[Opening Material for this task section]

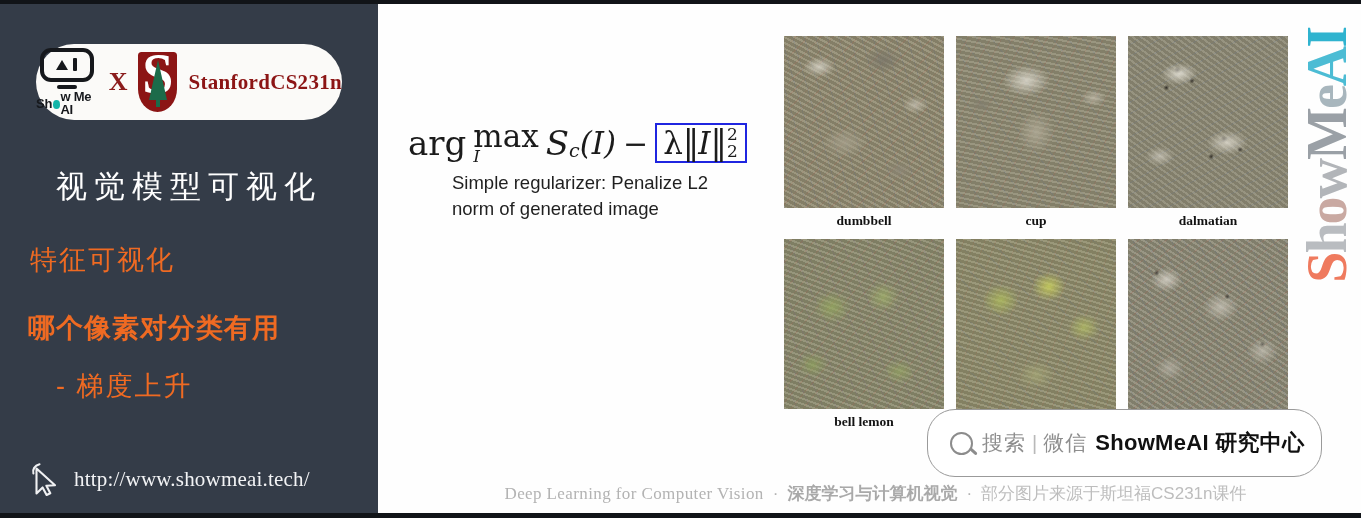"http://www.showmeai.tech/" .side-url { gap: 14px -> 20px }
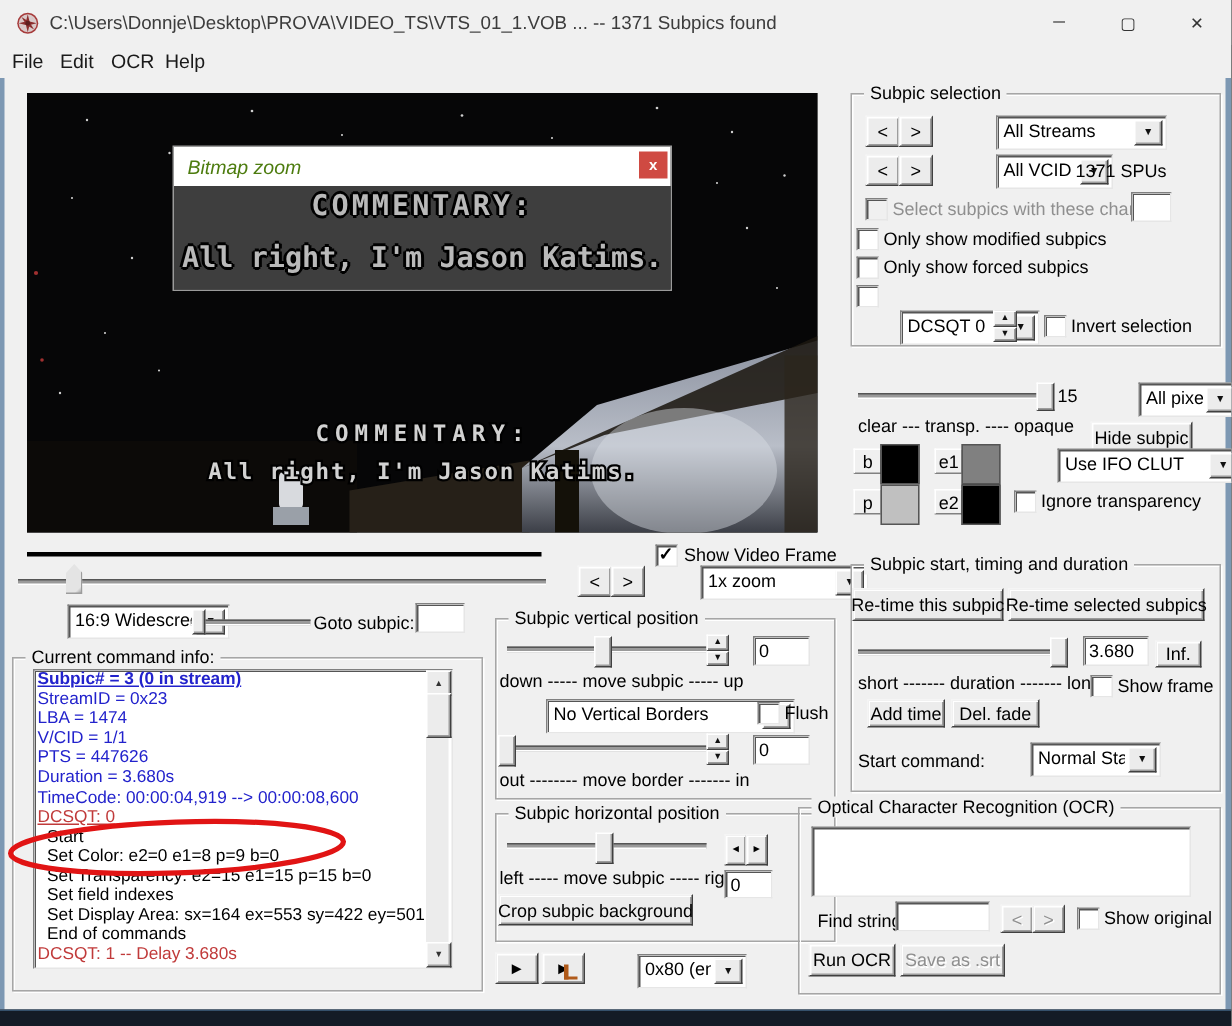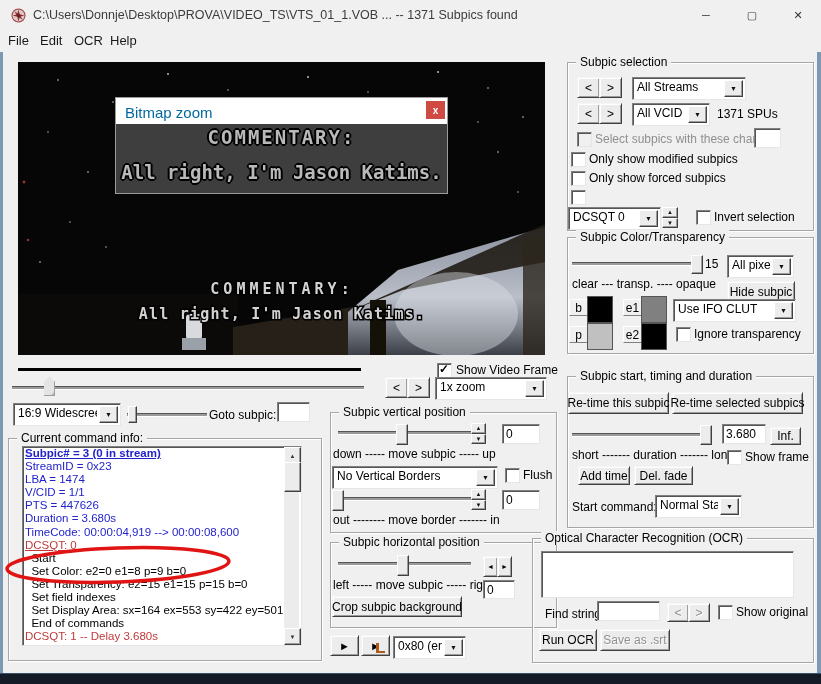"All Streams" .combo { margin-left: none -> 32px }
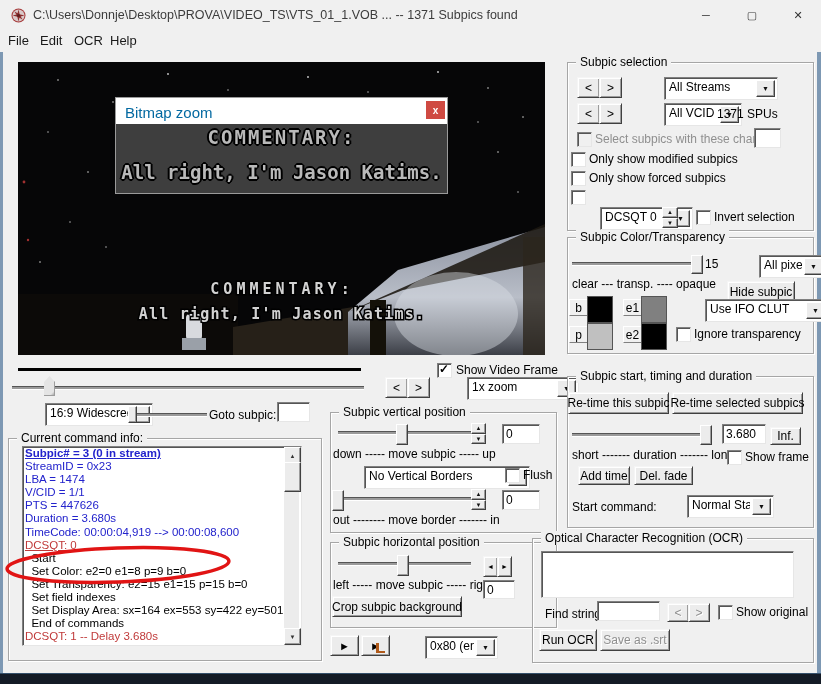"Bitmap zoom" #bz-title span.t { color: #0369a1 -> #4d7c0f; font-size: 15px -> 13px; font-style: none -> italic }
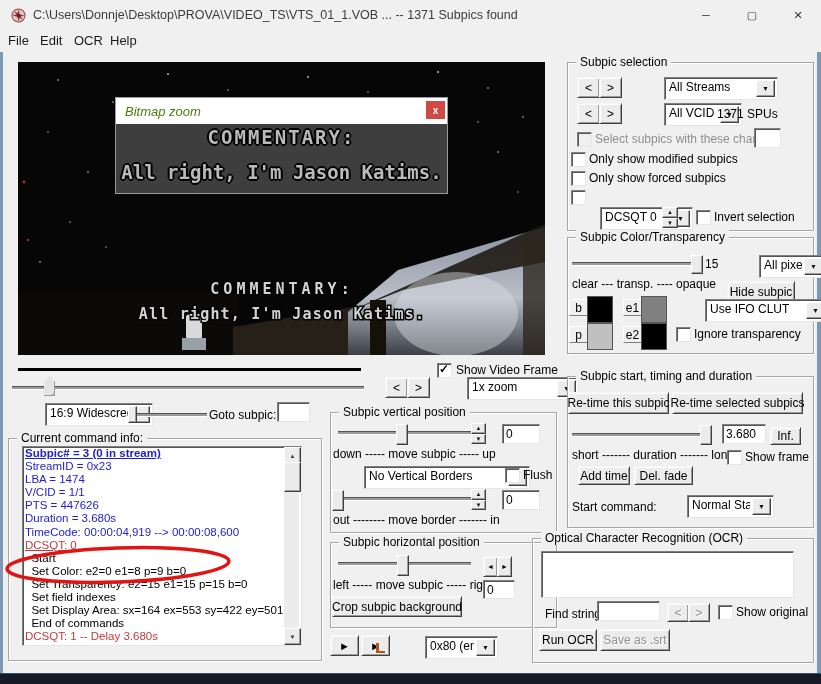"Subpic Color/Transparency" div.group { html: <div> <span>Subpic Color/Transparency</span> </div> -> none }
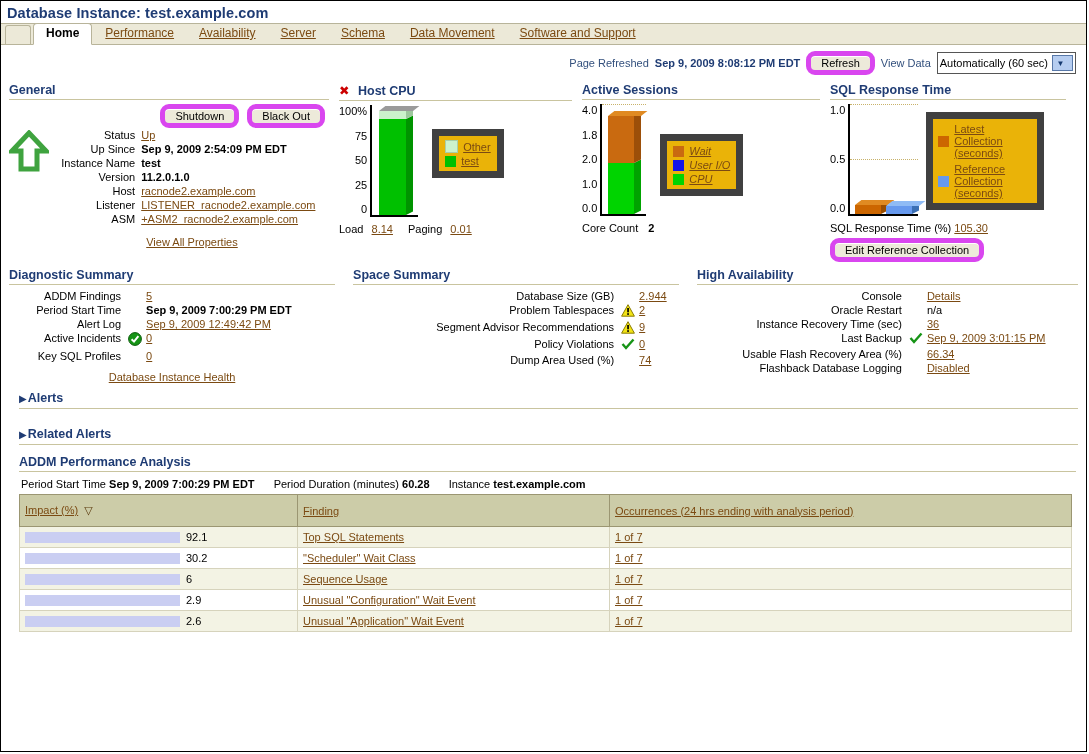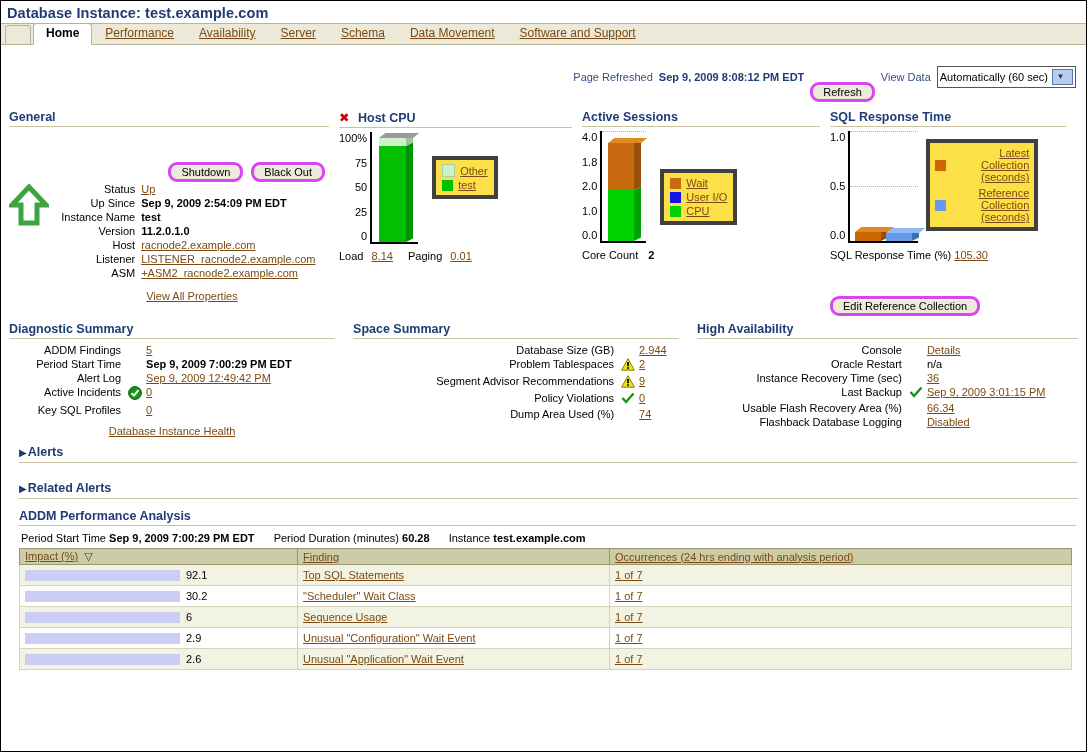"Refresh" .btn { border: 3px solid #d946ef -> 5px solid #d946ef; margin-top: 31px -> none }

[Closing Material for this task section]

**Work instructions:**
Give the entries back verbatim and omit the images.

**Output of the task:**
"http://www.showmeai.tech/" .side-url { gap: 14px -> 20px }
"All Streams" .combo { margin-left: none -> 32px }
"Bitmap zoom" #bz-title span.t { color: #0369a1 -> #4d7c0f; font-size: 15px -> 13px; font-style: none -> italic }
"Subpic Color/Transparency" div.group { html: <div> <span>Subpic Color/Transparency</span> </div> -> none }
"Refresh" .btn { border: 3px solid #d946ef -> 5px solid #d946ef; margin-top: 31px -> none }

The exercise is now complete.